Loin de tout « anti-intellectualisme », la pensée proustienne demande à l’intelligence d’apprendre à libérer un instinct qui sans elle ne servirait à rien au créateur.

Esquissant la future scène de la madeleine, la dizaine de pages qui la constituent posent une pierre majeure dans l’édifice de la réflexion proustienne, réflexion qui n’est pas tant esthétique que consubstantielle au geste de création artistique (car la défiance exprimée à l’égard de l’intelligence concerne évidemment et très spécifiquement le geste artistique dans sa quête singulière d’une vérité qui n’a pas grand-chose à voir avec celles des philosophes ou des journalistes). Cette note, Proust lui-même la désignait sous l’intitulé « méfiance de l’Intelligence » et, en réalité, elle pourrait tout aussi bien et peut-être plus justement s’intituler « note sur l’instinct », puisque de sa première à sa dernière ligne l’enjeu du texte concerne la nécessité de rendre à l’instinct la « couronne suprême », ainsi que l’affirme la conclusion.

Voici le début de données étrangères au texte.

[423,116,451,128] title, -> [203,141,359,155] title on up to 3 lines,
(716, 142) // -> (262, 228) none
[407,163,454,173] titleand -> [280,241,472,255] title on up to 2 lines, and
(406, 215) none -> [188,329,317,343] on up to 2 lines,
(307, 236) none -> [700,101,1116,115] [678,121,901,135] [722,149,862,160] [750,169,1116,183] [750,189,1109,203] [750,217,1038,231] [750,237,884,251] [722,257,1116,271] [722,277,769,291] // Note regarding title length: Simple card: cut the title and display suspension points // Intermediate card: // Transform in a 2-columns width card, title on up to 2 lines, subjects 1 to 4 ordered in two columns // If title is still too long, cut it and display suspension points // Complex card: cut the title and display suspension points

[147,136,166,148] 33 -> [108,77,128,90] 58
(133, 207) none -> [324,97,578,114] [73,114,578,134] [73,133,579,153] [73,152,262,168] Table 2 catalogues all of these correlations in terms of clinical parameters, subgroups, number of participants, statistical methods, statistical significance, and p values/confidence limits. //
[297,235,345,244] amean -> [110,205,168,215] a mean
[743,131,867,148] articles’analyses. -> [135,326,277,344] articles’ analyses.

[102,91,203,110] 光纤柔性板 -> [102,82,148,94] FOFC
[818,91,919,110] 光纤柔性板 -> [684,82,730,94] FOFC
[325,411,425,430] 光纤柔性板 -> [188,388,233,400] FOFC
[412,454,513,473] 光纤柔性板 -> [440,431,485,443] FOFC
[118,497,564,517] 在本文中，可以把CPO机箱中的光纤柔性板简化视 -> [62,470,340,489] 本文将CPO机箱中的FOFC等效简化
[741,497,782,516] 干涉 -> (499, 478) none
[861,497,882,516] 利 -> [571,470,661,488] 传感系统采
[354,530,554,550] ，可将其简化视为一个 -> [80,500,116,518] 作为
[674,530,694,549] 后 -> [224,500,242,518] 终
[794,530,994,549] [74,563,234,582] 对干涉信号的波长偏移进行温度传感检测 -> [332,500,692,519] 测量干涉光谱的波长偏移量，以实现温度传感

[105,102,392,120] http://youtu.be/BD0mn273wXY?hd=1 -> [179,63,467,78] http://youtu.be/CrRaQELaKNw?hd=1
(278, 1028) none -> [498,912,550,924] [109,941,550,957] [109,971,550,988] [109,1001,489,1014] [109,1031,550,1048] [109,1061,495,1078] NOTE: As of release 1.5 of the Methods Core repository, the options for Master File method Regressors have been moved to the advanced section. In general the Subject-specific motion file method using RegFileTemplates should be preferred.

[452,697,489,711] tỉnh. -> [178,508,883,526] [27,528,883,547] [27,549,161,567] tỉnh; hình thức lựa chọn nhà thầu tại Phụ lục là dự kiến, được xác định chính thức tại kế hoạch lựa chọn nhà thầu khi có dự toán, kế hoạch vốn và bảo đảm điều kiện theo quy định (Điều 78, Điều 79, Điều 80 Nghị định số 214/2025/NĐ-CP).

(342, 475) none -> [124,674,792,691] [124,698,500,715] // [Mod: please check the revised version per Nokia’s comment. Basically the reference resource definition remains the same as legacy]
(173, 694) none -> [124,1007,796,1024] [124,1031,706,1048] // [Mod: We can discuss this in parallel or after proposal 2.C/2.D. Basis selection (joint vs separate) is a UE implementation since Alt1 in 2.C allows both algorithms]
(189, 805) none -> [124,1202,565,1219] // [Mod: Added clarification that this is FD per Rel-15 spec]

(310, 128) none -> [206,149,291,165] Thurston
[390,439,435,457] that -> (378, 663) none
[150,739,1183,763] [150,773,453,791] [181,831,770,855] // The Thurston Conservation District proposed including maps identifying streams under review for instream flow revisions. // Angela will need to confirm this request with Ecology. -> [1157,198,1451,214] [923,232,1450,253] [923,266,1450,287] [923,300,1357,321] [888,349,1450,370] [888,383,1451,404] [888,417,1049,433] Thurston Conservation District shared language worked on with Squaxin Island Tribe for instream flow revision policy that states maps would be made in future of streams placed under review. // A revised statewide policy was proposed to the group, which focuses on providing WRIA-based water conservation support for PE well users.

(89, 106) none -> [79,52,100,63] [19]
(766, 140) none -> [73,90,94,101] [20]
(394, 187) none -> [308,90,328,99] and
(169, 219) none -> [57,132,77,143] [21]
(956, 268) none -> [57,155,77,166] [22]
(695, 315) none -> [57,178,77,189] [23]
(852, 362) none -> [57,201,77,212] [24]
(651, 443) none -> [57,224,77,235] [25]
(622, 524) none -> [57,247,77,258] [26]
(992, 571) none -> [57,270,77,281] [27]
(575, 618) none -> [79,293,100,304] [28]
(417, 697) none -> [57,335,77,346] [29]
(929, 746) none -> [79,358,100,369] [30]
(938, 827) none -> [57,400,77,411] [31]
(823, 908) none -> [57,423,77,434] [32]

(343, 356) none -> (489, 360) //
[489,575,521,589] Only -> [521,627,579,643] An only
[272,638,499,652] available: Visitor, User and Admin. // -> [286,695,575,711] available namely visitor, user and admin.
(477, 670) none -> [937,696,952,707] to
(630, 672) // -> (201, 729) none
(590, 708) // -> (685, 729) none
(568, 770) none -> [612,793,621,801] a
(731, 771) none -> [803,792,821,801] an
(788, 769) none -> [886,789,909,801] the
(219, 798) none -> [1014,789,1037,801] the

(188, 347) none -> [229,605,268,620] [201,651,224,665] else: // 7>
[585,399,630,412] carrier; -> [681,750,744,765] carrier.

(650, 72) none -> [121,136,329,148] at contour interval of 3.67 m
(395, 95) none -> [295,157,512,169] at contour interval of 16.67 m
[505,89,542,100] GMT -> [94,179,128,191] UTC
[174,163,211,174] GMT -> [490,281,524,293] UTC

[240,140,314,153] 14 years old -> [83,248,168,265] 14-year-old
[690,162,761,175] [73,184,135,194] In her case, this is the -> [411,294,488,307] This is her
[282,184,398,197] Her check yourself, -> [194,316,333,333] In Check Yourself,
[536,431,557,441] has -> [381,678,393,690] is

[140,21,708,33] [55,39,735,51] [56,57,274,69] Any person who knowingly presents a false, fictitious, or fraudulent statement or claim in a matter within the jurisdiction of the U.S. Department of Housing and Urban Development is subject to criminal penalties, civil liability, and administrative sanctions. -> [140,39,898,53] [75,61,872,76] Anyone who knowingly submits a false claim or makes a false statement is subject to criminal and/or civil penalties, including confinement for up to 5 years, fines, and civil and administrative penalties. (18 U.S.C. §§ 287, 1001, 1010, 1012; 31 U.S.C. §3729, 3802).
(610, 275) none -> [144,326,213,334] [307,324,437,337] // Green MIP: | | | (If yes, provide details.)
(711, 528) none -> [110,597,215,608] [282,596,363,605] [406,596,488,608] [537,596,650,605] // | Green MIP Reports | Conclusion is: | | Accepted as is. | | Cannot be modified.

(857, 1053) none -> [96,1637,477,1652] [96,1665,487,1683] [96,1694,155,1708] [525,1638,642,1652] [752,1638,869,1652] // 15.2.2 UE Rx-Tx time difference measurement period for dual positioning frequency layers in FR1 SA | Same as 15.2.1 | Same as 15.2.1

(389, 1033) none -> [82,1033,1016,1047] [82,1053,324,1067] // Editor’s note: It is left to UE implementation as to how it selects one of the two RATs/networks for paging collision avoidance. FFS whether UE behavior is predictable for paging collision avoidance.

On ne peut, au passage, que regretter que cette nouvelle édition « Pléiade », appelée à faire autorité et en tout cas référence, ignore une variante considérable dans les toutes dernières lignes, variante découverte au détour des Soixante-quinze feuillets : « Car si l’intelligence (…) n’a dans la hiérarchie des vertus que la seconde place, il n’y a qu’elle qui soit capable de montrer, <d’apprendre> à <de proclamer que> l’instinct doit occuper la 1ère. » Des deux verbes ajoutés pour remplacer le très plat « montre », Bernard de Fallois n’avait conservé que « proclamer » qui claque comme un drapeau – mais « apprendre » relève d’une dynamique qui fait de l’intelligence non plus le sujet d’un constat mais le moteur d’un processus : et c’est une différence considérable. Loin de tout « anti-intellectualisme », la pensée proustienne demande à l’intelligence d’apprendre à libérer un instinct qui sans elle ne servirait à rien au créateur – et en vérité il faut un suprême effort de l’intelligence pour accorder dans le geste de création cette prééminence à l’instinct.

Reste qu’on aurait tort de négliger la dernière partie du volume, qui pourrait paraître davantage circonstancielle, la plupart des textes émanant d’un auteur dont l’œuvre est reconnue, célébrée, si elle ne sera jamais achevée. On y savoure bien des prises de positions, ainsi lorsqu’un journal l’interroge sur le « renouvellement du style » ; la réponse est expéditive, faute de temps dit-il, mais dans sa manière de contester la question posée elle est peut-être définitive tout aussi vite, pour qui voudra bien entendre réellement les dernières lignes dont nous ferons donc ici une conclusion toute provisoire (c’est moi qui souligne) : « Un seul trait ajouté (pour briller, ou pour ne pas trop briller, pour obéir à un vain désir d’étonner, ou à l’enfantine volonté de rester “classique”) suffit à compromettre le succès de l’expérience et la découverte d’une loi. On n’a pas trop de toutes ses forces de soumission au réel, pour arriver à faire passer l’impression la plus simple en apparence, du monde de l’invisible dans celui si différent du concret où l’ineffable se résout en claires formules. »

Marcel Proust, Essais, Gallimard, collection « Bibliothèque de la Pléiade », édition publiée sous la direction d’Antoine Compagnon avec la collaboration de Christophe Pradeau et Matthieu Vernet, avril 2022, 1992 pages.